# DATA FOR REVIEW:

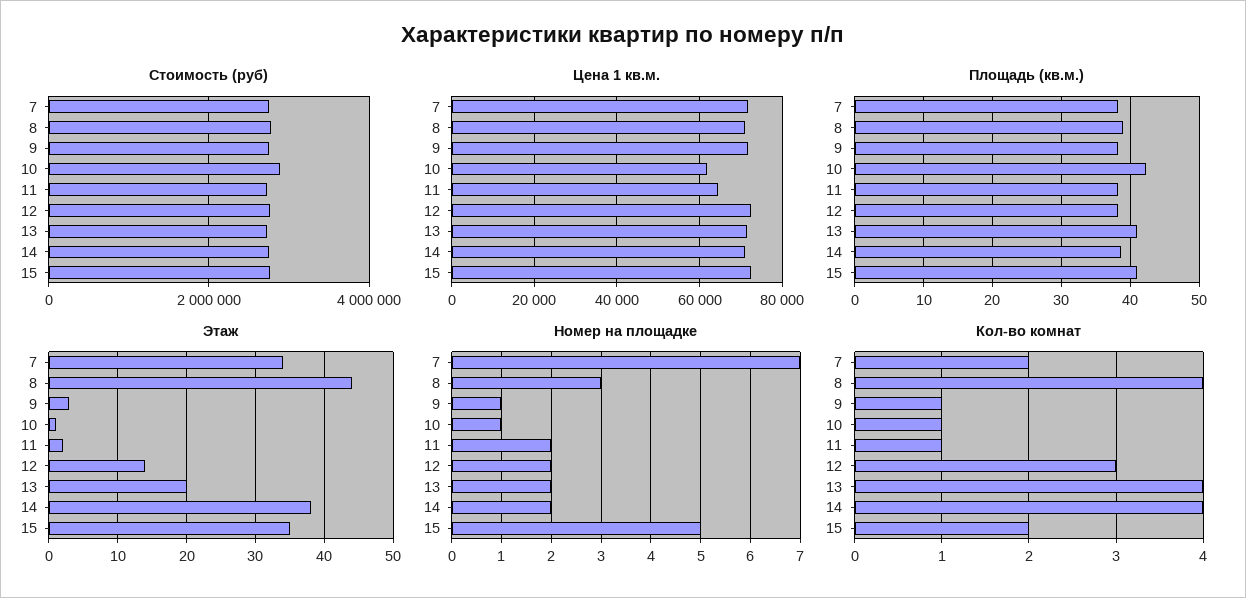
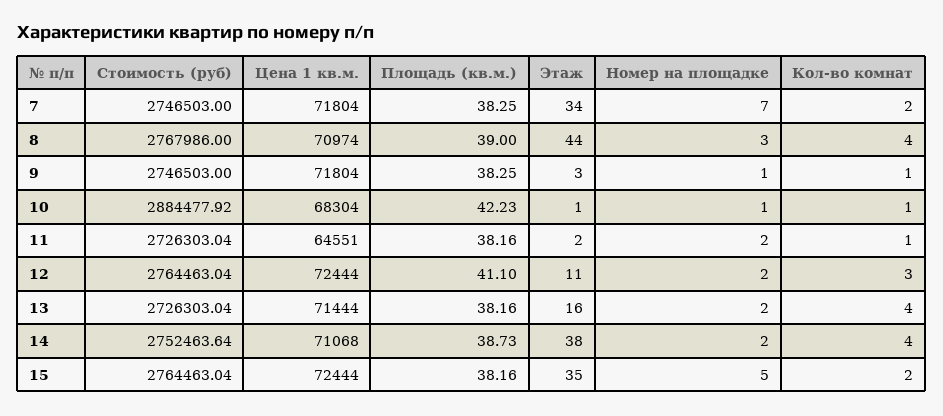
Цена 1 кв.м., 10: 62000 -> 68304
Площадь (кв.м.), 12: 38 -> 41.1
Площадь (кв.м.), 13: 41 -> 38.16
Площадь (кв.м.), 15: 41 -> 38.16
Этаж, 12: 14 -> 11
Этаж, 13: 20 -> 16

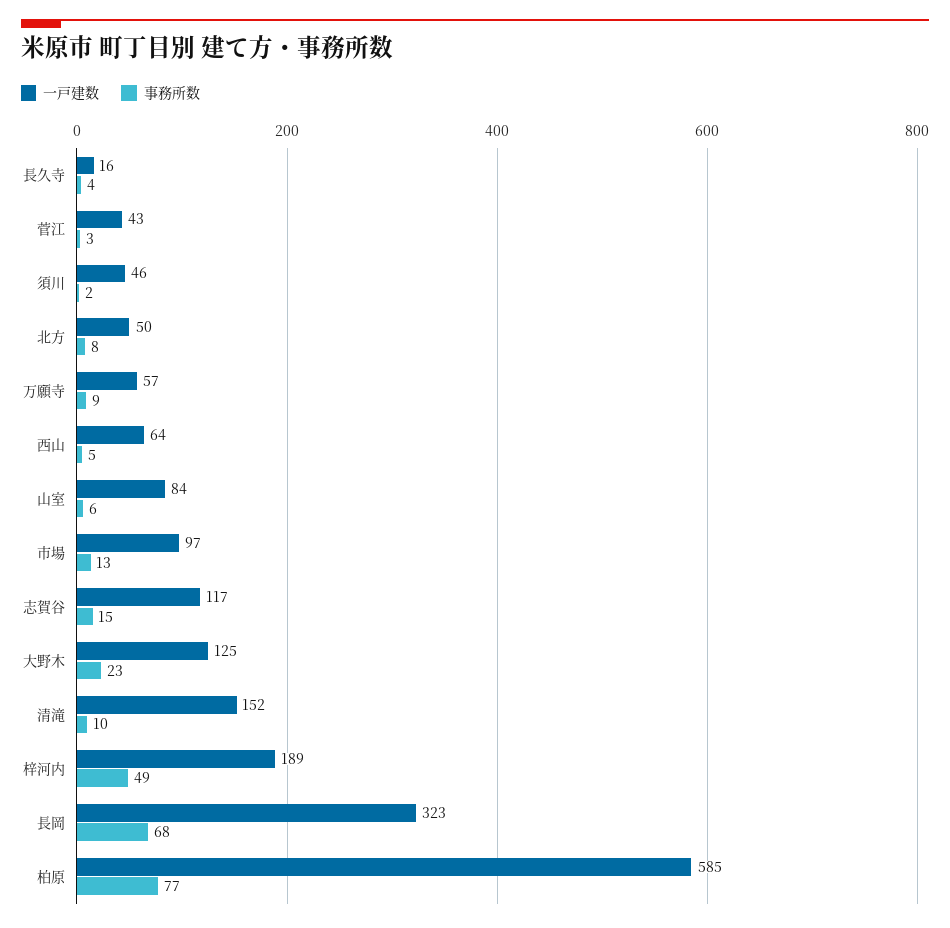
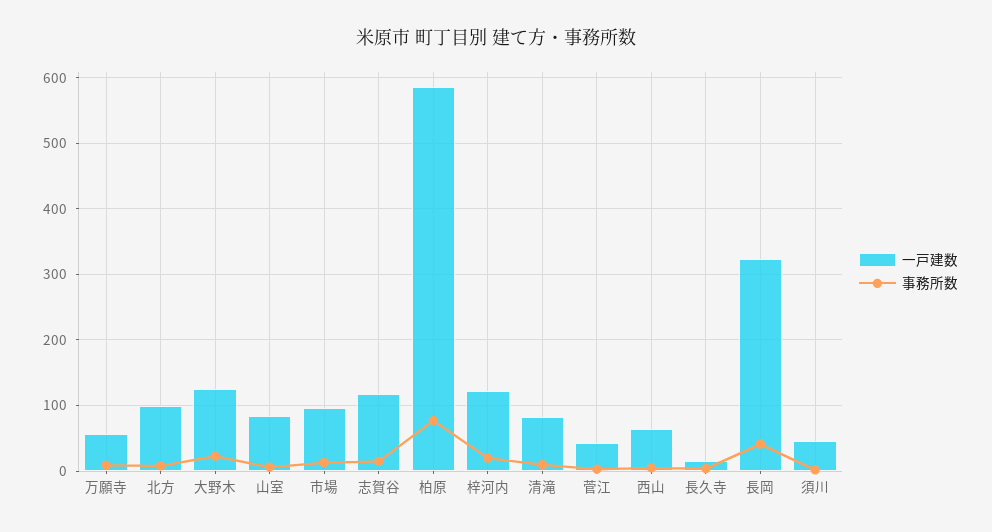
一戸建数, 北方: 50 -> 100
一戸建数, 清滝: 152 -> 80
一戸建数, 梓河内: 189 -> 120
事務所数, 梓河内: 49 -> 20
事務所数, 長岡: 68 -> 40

# INSTRUCTION:
Without the pictures, repeat every line of the material above exactly.

# SOLVED PROBLEM:
Цена 1 кв.м., 10: 62000 -> 68304
Площадь (кв.м.), 12: 38 -> 41.1
Площадь (кв.м.), 13: 41 -> 38.16
Площадь (кв.м.), 15: 41 -> 38.16
Этаж, 12: 14 -> 11
Этаж, 13: 20 -> 16

一戸建数, 北方: 50 -> 100
一戸建数, 清滝: 152 -> 80
一戸建数, 梓河内: 189 -> 120
事務所数, 梓河内: 49 -> 20
事務所数, 長岡: 68 -> 40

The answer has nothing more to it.